Connect to drive, set directory

In [None]:
from google.colab import drive
drive.mount('/content/drive')

In [None]:
cd '/content/drive/MyDrive/Thesis_UU/push/2group'

Import libraries

In [None]:
import pandas as pd
import numpy as np
from sklearn.feature_extraction.text import TfidfVectorizer
from sklearn.linear_model import LogisticRegression
from sklearn.model_selection import train_test_split
from sklearn.metrics import classification_report
from sklearn.metrics import confusion_matrix
from sklearn.metrics import f1_score
from sklearn.model_selection import RepeatedStratifiedKFold
from sklearn.model_selection import GridSearchCV
from sklearn.linear_model import LogisticRegression

Load train/test dataset

In [None]:
train_dataset = pd.read_csv('Data (CSV)/journal_train_data_set_common.csv', encoding="utf-8-sig")

In [None]:
train_dataset.head(2)

In [None]:
len(train_dataset)

In [None]:
train_dataset.drop(columns=['Unnamed: 0', 'Unnamed: 0.1'], inplace = True)

In [None]:
X = list(train_dataset.preprocessed.values)
y = list(train_dataset['Retracted'].values)# the labels we want to predict --> Y

Splitting data into train and test set

In [None]:
X_train_str, X_test_str, y_train, y_test = train_test_split(X, y, test_size=0.25, random_state=1, stratify=y)

In [None]:
labels = ['non_retracted', 'retracted']

tf-idf - vectorizing the text

In [None]:
tfidf = TfidfVectorizer() 

X_train_tfidf = tfidf.fit_transform(X_train_str)
X_test_tfidf = tfidf.transform(X_test_str)

Hyperparameter tuning

Code for hyperparameter tuning based on https://machinelearningmastery.com/hyperparameters-for-classification-machine-learning-algorithms/

In [None]:
# define models and parameters
model = LogisticRegression()
solvers = ['newton-cg', 'lbfgs', 'liblinear']
penalty = ['l2']
c_values = [100, 10, 1.0, 0.1, 0.01]
# define grid search
grid = dict(solver=solvers,penalty=penalty,C=c_values)
kf = RepeatedStratifiedKFold(n_splits=10, n_repeats=3, random_state=1)
grid_search = GridSearchCV(estimator=model, param_grid=grid, n_jobs=-1, cv=kf, scoring='f1_weighted',error_score=0)
grid_result = grid_search.fit(X_train_tfidf, y_train)
# summarize results
print("Best: %f using %s" % (grid_result.best_score_, grid_result.best_params_))
means = grid_result.cv_results_['mean_test_score']
stds = grid_result.cv_results_['std_test_score']
params = grid_result.cv_results_['params']
for mean, stdev, param in zip(means, stds, params):
    print("%f (%f) with: %r" % (mean, stdev, param))

Fit LR classifier

In [None]:
lr = LogisticRegression(solver='newton-cg', penalty="l2", C=100)

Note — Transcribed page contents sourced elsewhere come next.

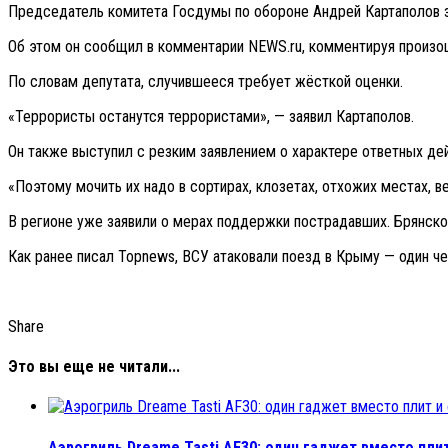
Председатель комитета Госдумы по обороне Андрей Картаполов за
Об этом он сообщил в комментарии NEWS.ru, комментируя произо
По словам депутата, случившееся требует жёсткой оценки.
«Террористы останутся террористами», — заявил Картаполов.
Он также выступил с резким заявлением о характере ответных дей
«Поэтому мочить их надо в сортирах, клозетах, отхожих местах, 
В регионе уже заявили о мерах поддержки пострадавших. Брянско
Как ранее писал Topnews, ВСУ атаковали поезд в Крыму — один че
Share
Это вы еще не читали...
Аэрогриль Dreame Tasti AF30: один гаджет вместо пли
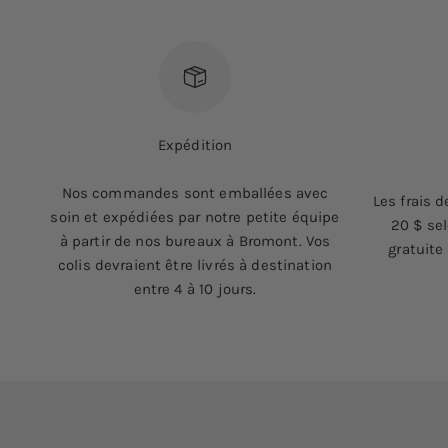
Expédition
Nos commandes sont emballées avec
Les frais d
soin et expédiées par notre petite équipe
20 $ sel
à partir de nos bureaux à Bromont. Vos
gratuite
colis devraient être livrés à destination
entre 4 à 10 jours.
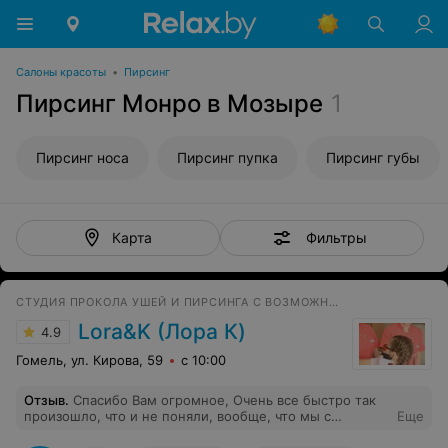
Салоны красоты
•
Пирсинг
Пирсинг Монро в Мозыре
1
Пирсинг носа
Пирсинг пупка
Пирсинг губы
Фильтры
Карта
СТУДИЯ ПРОКОЛА УШЕЙ И ПИРСИНГА С ВОЗМОЖНОСТЬЮ ВЫЕЗДА НА ДОМ
Lora&K (Лора К)
4.9
Гомель, ул. Кирова, 59
с 10:00
Отзыв
.
Спасибо Вам огромное, Очень все быстро так
произошло, что и не поняли, вообще, что мы с
Еще
серёжками. Молодцы! Удачи вам, успехов в работе. Вы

lr.fit(X_train_tfidf, y_train)

Predict classes for test set

In [None]:
y_pred = lr.predict(X_test_tfidf)

print(classification_report(y_test, y_pred, 
                          target_names=labels))

Confusion matrix

In [None]:
print(confusion_matrix(y_test, y_pred))

Top 30 indicative words

In [None]:
feature_array = np.array(tfidf.get_feature_names())
tfidf_sorting = np.argsort(X_test_tfidf.toarray()).flatten()[::-1]

n = 30
top_n = feature_array[tfidf_sorting][:n]

In [None]:
top_n

## External validation

In [None]:
test_dataset = pd.read_csv('Data (CSV)/journal_test_data_set_common.csv', encoding="utf-8-sig")

In [None]:
test_dataset.head(2)

In [None]:
len(test_dataset)

Redefining test data

In [None]:
X_test= list(test_dataset.preprocessed.values)
y_test = list(test_dataset['Retracted'].values)

tf-idf - vectorizing the text

In [None]:
X_test_tfidf = tfidf.transform(X_test)

Predict classes for external validation dataset

In [None]:
y_pred = lr.predict(X_test_tfidf)

print(classification_report(y_test, y_pred, 
                          target_names=labels))

Confusion matrix

In [None]:
print(confusion_matrix(y_test, y_pred))